Riportiamo dal CORRIERE della SERA di oggi, 08/10/2013, a pag. 16, l'intervista di Paolo Valentino a Yuli-Yoel Edelstein, speaker della Knesset, dal titolo " Il nucleare agli ayatollah? Come dare un’arma a un serial killer ".

Yuli-Yoel Edelstein
ROMA — «Quando si parla dei diritto dell’Iran ad avere un’industria nucleare, sento dire da ogni parte: ma voi israeliani, non avete firmato questa convenzione e quest’altra. Francamente, è un paragone che non regge. Vista la storia del regime iraniano, è come se un serial killer dicesse “che c’è di strano se porto una pistola”? Anche i poliziotti hanno le armi. Ci sono Paesi democratici e affidabili e Paesi che non lo sono. Detto questo sono favorevole a soluzioni diplomatiche, con mezzi pacifici, controlli stringenti e clausole applicabili».
Yuli-Yoel Edelstein è lo speaker della Knesset, il Parlamento d’Israele. Esponente dell’ala destra del Likud, il partito del premier Benjamin Netanyahu, Edelstein è originario dell’Ucraina, dove ai tempi dell’Urss fu un celebre refusenik, i dissidenti ebraici cui veniva rifiutato il permesso di emigrare. In Italia per una visita di 3 giorni, Edelstein ha incontrato ieri il ministro degli Esteri Emma Bonino.
Secondo lei bisogna prendere sul serio le aperture di Teheran?
«Ho appena detto al vostro ministro degli Esteri che essendolo stato io stesso, apprezzo tutta la portata della liberazione dei prigionieri politici in Iran. Detto questo, dobbiamo essere certi che ci siano cambiamenti sostanziali. La nuova situazione non è tanto frutto dell’elezione di Rouhani, quanto delle sanzioni dure, che hanno prodotto il loro effetto. Gli iraniani si sono accorti che fanno male. Quindi dobbiamo tenerle, fin quando verificheremo cambiamenti veri».
Ma l’Iran ha diritto ad avere un’industria atomica civile?
«Con una battuta, potrei chiedere perché, visto che è uno dei maggiori produttori di petrolio al mondo. Più seriamente, rispondo con le stesse parole di Rouhani: un Paese in grado di arricchire l’uranio al 3,5% può facilmente arrivare fino al 90%».
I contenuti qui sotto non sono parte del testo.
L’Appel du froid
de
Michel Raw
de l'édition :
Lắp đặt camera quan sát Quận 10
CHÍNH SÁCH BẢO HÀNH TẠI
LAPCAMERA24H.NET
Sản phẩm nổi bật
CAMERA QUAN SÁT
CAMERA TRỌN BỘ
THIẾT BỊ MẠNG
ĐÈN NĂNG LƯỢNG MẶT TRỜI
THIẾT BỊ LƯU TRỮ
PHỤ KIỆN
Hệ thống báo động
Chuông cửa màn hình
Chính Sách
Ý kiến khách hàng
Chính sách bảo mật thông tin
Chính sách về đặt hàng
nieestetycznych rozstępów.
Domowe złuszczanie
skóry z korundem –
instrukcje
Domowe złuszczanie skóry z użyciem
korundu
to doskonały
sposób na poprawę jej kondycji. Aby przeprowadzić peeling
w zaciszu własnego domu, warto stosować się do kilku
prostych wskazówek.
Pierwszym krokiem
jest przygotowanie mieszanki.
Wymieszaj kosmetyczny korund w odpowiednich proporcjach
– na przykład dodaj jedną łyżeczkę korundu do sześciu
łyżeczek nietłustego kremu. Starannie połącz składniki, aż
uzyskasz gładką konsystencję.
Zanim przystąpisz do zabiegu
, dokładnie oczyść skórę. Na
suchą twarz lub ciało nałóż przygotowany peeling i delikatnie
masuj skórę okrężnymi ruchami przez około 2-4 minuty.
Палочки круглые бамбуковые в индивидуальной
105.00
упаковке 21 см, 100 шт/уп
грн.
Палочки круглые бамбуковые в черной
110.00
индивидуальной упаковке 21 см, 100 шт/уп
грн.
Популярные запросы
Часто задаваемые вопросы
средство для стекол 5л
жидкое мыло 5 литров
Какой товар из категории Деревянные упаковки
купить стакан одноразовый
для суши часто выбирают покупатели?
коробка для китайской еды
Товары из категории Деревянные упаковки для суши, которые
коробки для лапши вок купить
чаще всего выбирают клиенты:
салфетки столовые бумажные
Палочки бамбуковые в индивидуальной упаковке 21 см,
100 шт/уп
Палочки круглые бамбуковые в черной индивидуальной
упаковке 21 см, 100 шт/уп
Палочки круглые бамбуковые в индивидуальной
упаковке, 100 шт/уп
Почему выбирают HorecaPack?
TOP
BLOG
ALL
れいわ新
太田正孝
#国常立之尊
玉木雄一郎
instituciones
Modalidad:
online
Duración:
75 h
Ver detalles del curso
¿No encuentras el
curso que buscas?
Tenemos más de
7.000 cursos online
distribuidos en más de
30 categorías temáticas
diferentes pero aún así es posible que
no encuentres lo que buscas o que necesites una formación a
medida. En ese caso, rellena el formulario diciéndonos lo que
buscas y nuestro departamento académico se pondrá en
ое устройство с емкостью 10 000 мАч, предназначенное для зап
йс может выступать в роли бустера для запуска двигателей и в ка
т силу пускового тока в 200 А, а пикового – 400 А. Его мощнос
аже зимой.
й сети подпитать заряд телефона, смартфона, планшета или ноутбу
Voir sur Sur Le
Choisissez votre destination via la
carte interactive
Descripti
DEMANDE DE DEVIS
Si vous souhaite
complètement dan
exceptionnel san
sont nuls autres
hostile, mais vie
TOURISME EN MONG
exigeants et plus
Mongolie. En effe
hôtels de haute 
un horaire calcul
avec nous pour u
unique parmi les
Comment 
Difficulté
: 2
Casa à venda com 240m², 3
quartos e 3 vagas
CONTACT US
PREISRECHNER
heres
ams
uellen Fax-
Ma se lei parla di soluzione diplomatica, è chiaro che lo sbocco sarebbe un Iran con il nucleare civile, sotto forte controllo internazionale. C’è una contraddizione…
«Non hai bisogno di avere le centrifughe o un impianto per il plutonio in casa, per avere un’industria nucleare civile. Ogni accordo dovrà assicurare che non ci sia nessun impianto o reattore nascosto. Su tutto il resto si può trattare».
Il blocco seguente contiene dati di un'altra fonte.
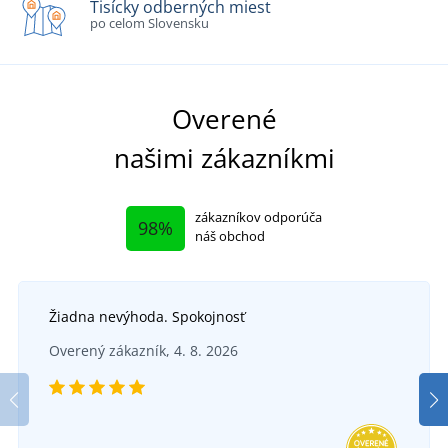
Tisícky odberných miest
po celom Slovensku
Overené
našimi zákazníkmi
zákazníkov odporúča
98%
náš obchod
Žiadna nevýhoda. Spokojnosť
Overený zákazník, 4. 8. 2026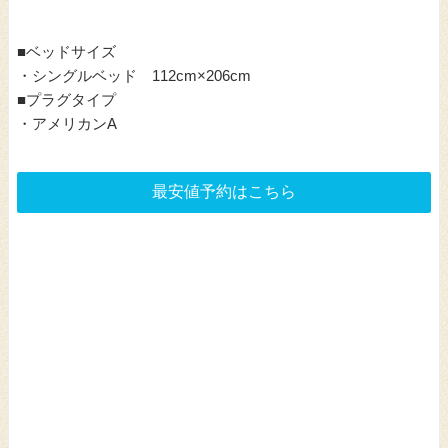
■ベッドサイズ
・シングルベッド 112cm×206cm
■プラグタイプ
・アメリカンA
最安値予約はこちら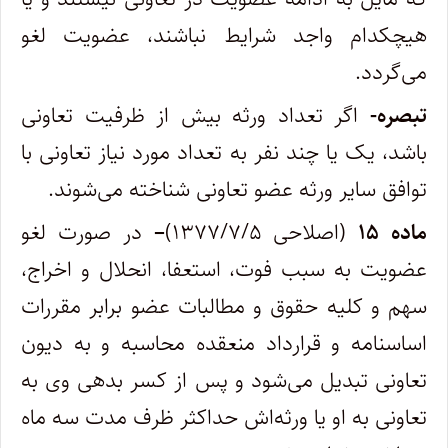
هیچکدام واجد شرایط نباشند، عضویت لغو
می‌گردد.
تبصره-
اگر تعداد ورثه بیش از ظرفیت تعاونی
باشد، یک یا چند نفر به تعداد مورد نیاز تعاونی با
توافق سایر ورثه عضو تعاونی شناخته می‌شوند.
ماده ۱۵
(اصلاحی ۱۳۷۷/۷/۵)
–
در صورت لغو
عضویت به سبب فوت، استعفا، انحلال و اخراج،
سهم و کلیه حقوق و مطالبات عضو برابر مقررات
اساسنامه و قرارداد منعقده محاسبه و به دیون
تعاونی تبدیل می‌شود و پس از کسر بدهی وی به
تعاونی به او یا ورثه‌اش حداکثر ظرف مدت سه ماه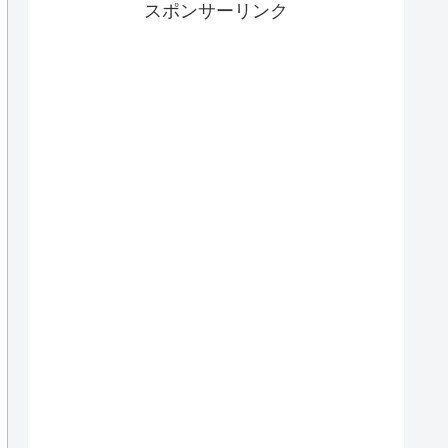
スポンサーリンク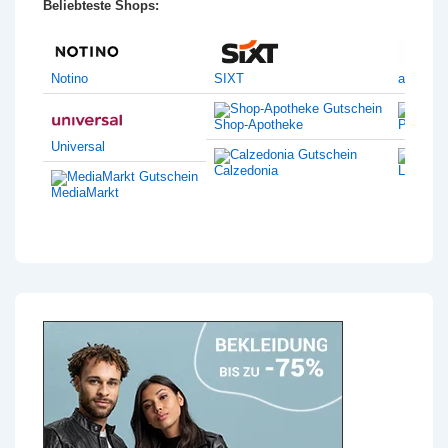
Beliebteste Shops:
Notino
SIXT
amazon
Shop-Apotheke
Philips
Universal
Calzedonia
Lentiam
MediaMarkt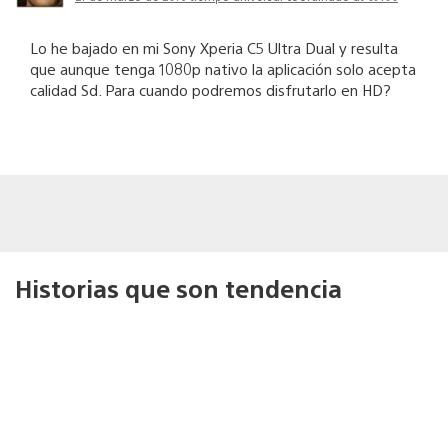
Lo he bajado en mi Sony Xperia C5 Ultra Dual y resulta
que aunque tenga 1080p nativo la aplicación solo acepta
calidad Sd. Para cuando podremos disfrutarlo en HD?
Historias que son tendencia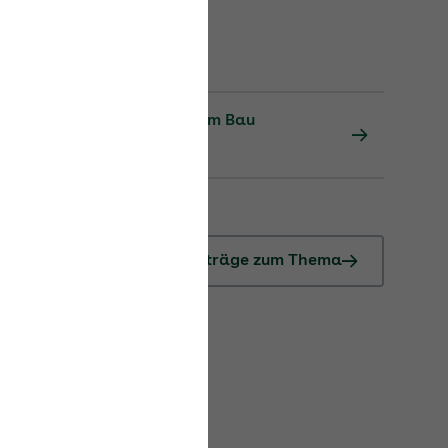
er AU während Saison-KUG im Bau
Alle Beiträge zum Thema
Con quale stato d’animo andate al nuovo dialogo con i palestinesi? La coalizione di governo appare divisa al suo interno. Saprete superare i contrasti?
«Primo, io credo che i colloqui in corso siano seri. Lo so dal fatto che non ci sono troppi titoli sui media e le parti non si stanno lanciando accuse reciproche in pubblico. Secondo, ci sono problemi e ostacoli oggettivi: non parlo di Gerusalemme o dei rifugiati. Penso per esempio a Gaza: immaginiamo che domani ci sia l’accordo. “Comprende Gaza o meno?”, sarebbe la sua prima domanda alla conferenza stampa. E nessuna risposta sarebbe quella buona. È complicato. E quindi spero, terzo punto, che entrambi siano coscienti che non sarà possibile raggiungere un’intesa complessiva, senza buchi. E che bisognerà proseguire, soprattutto nella cooperazione. Vede, su temi sensibili come la sicurezza noi già cooperiamo, con buoni risultati. Ma dobbiamo anche farlo sull’economia, le risorse idriche, l’agricoltura».
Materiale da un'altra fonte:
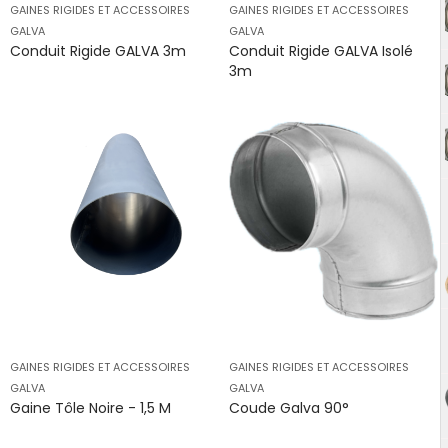
GAINES RIGIDES ET ACCESSOIRES
GAINES RIGIDES ET ACCESSOIRES
GALVA
GALVA
Conduit Rigide GALVA 3m
Conduit Rigide GALVA Isolé
3m
GAINES RIGIDES ET ACCESSOIRES
GAINES RIGIDES ET ACCESSOIRES
GALVA
GALVA
Gaine Tôle Noire - 1,5 M
Coude Galva 90°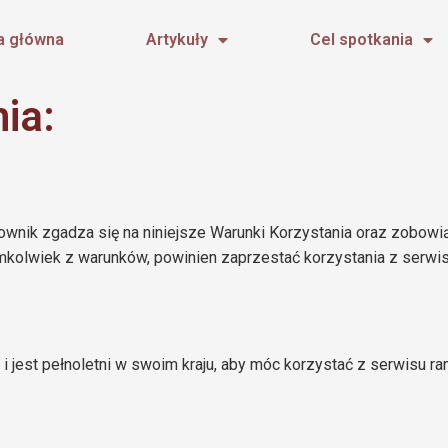
a główna
Artykuły
Cel spotkania
ia:
ownik zgadza się na niniejsze Warunki Korzystania oraz zobowi
rymkolwiek z warunków, powinien zaprzestać korzystania z serwis
 i jest pełnoletni w swoim kraju, aby móc korzystać z serwisu r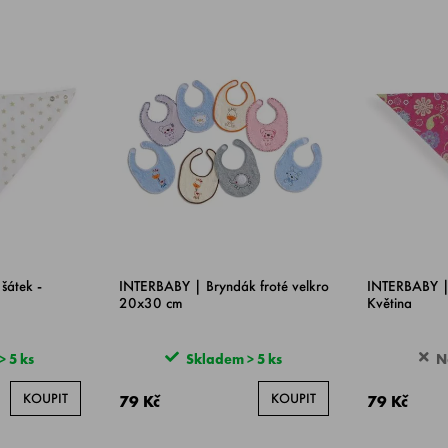
šátek -
INTERBABY | Bryndák froté velkro
INTERBABY | 
20x30 cm
Květina
 5 ks
Skladem > 5 ks
N
KOUPIT
KOUPIT
79 Kč
79 Kč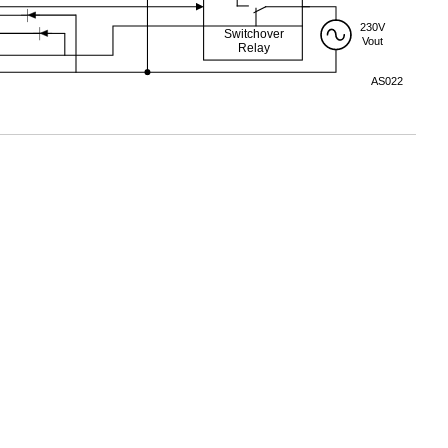
230V
Switchover
Vout
Relay
AS022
La soluzione dei due Stati è la linea ufficiale di Netanyahu. È anche la sua?
«Qualsiasi soluzione seriamente negoziata dalle due parti e concretamente applicabile sarà accettabile. E ci sarà una maggioranza favorevole nella Knesset e nella popolazione. Non so quale sarà. Ma intravederla oggi è solo un esercizio teorico, per via di tutte le questioni aperte, cominciando da Gaza».